Title: Get to Me (1/1)
Author: Candy (Angelusette@webtv.net)
Rating: PG-13 (has a *slight* adult theme)
Summery: Willow goes to L.A. to help Angel after the explosion, She
meets Lindsey and they Fall in love. They know about each other (Willow know Lindsey is a bad guy and Lindsey knows Willow is on Angel's side) and they don't know what to do. POV Fic.
Spoiler: All of All the seasons, Based sometime after 5th season of Buffy and 2nd season of Angel so Darla has been staked
Disclaimer: I don't Own Lindsey or Willow, The song is "Get To Me" From
Jennifer Paige's Debut, self titled CD. Music and words by Jennifer Paige, Andy Goldmark and J.D. Martin.
Feedback: Please??????? I'm begging!!
Note: Means Willow's thoughts and Means Lindsey's Thoughts




Don't misread the silence
And take my distance as a sign
There's only one heart that's confused
And it's most likely mine

How did I get here? It all seemed so simple really. I came to L.A. to help Angel. Than I met this amazing man who makes me feel like life is perfect and the world revolves around me. Problem is he's Lindsey McDonald of Wolfram and Hart. Bad guy. When I found out I was so confused. I still am. I love him so much. I honestly don't know what to do. I miss his voice, his eyes, his hands on my body. Goddess, I love him but.... he stands everything I hate.

I always make the rules
And I change 'em all the time
Always stayed a step ahead
'Til you looked into my eyes

How did this happen? I, Lindsey McDonald of Wolfram and Hart, am in love with the most beautiful, sweet, innocent girl alive. Willow. She is my everything, my life, my world. My Willow. I have fought all that she stands for. I fight Angel, one of her dearest friends. I curse him for having a soul. A soul she so nicely put there.

My thoughts are frozen
Can't you hear me screaming inside
As you come closer
Don't know where to run this time

I can't think, I can't think, I try and try but I can't think. I close my eyes and his face is there like a memory that you just want to forget, but i can't forget him. His hands. They were so gentle and kind. How can something so good and loving come from Evil? Lindsey is Evil. I cant even fathom that idea. When I found out that he stood for everything I wasn't, never could be, I swore I hated him, I told him I never wanted to see him again. But when I lay down at night and I close my eyes and I can feel his hands, his loving hands on me.

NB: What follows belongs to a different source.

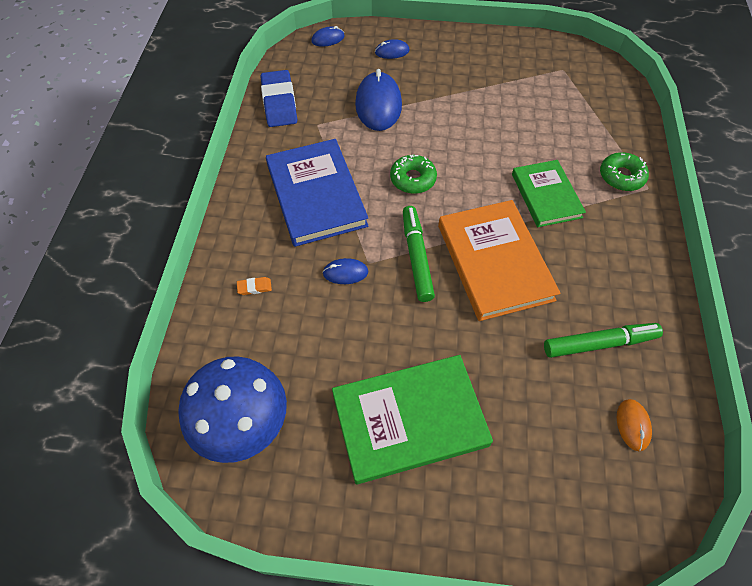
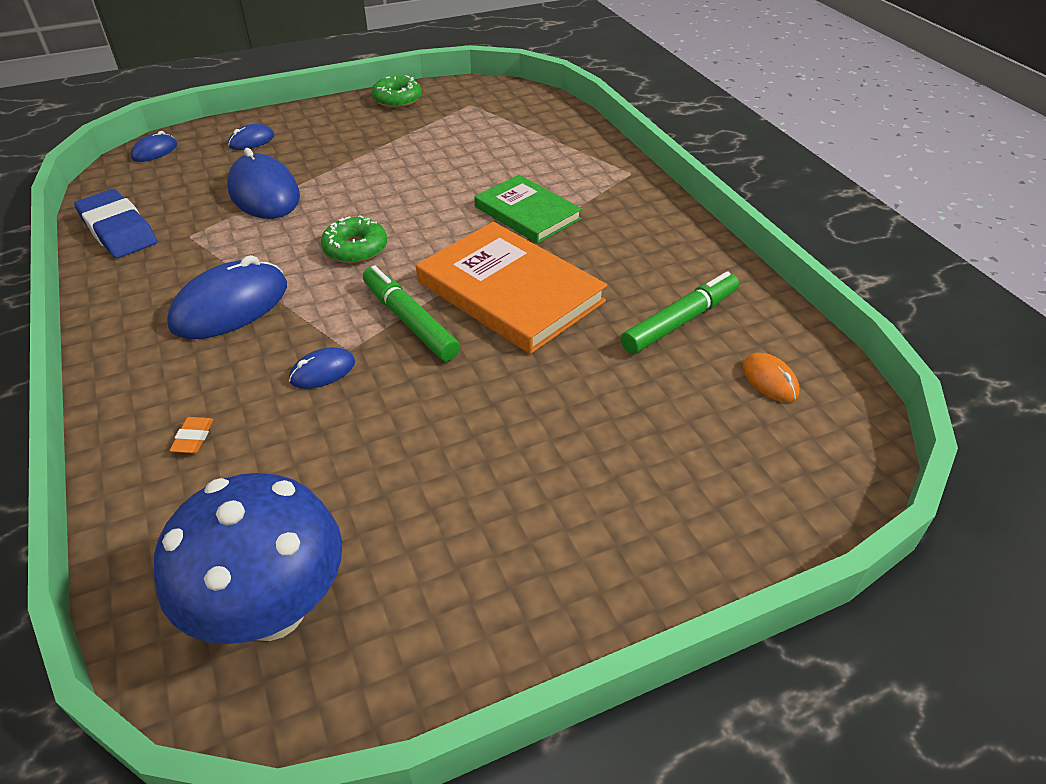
camera: 30 degrees left, 15 degrees down
(254, 287) = (193, 438): orange eraser -> orange eraser turned 45 degrees counterclockwise
(316, 195) = (230, 306): blue book -> blue mouse
(409, 419) = (511, 491): green book -> none
(621, 176) = (596, 172): green donut -> green donut (397, 99)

I feel weak, I'm never weak
I always know what to say
Don't look at me, I can't speak
How did you get to me this way?

How did a child, a pure, innocent child, cause me to fall to my knees. Her body. She is so beautiful. Her green eyes, her red hair and her porcelain skin. I could make her come over to my side of the line, but I could never, nor would I ever, corrupt such innocents. I need her. I want her. I want to feel her kiss and her body under mine. I want to watch her eyes glaze over with passion as she screams my name in ecstasy. I want to hear her say she loves me one more time.

All I know is what I feel
And what I feel is way too real
Who I am is what you see
Baby how did you ever get to me
ever get to me, ever get to me

I was told he had no soul, but how can that be? He is my soul mate. He has to be. I feel him in every fiber of my being. he loves me I know he does, and I love him. I would fight everything to be with him, I would even fight him.

It could be so easy
If you'd make just one mistake
Then I won't feel the way I do
And I'll say it's fate

If she could only be what I am. But she could never be that way. She could never hurt another living soul or a dead one. I cant love her. The more I love her the more I want to be what she is. I can't. She is endanger. endanger of corruption and in danger or me.

But this emotion
I keep tryin' to leave behind
Keeps getting closer
Don't know where to run this time

I try to fight my love for him, but the stronger I fight it the stronger my feeling for him become. I don't know how much longer I can do it. How much longer until I scream his name into the night, begging for his hands, His lovely hands. His voice. I want to hear his voice call my name in passion and desire. I want him to give me the release that only he can give me.

I feel weak, I'm never weak
I always know what to say
Don't look at me, I can't speak
How did you get to me this way?

How did I get this way. I did she become my sole existence? How did she become my soul. How did she make me so weak from love and..... How did she Get to me?

All I know is what I feel
And what I feel is way too real
Who I am is what you see
Baby how did you ever get to me
ever get to me, ever get to me

I know he isn't completely evil. He can't be. He's shown he has a heart before, why not again. I love him. I need him. I want him. How did he ever get to me?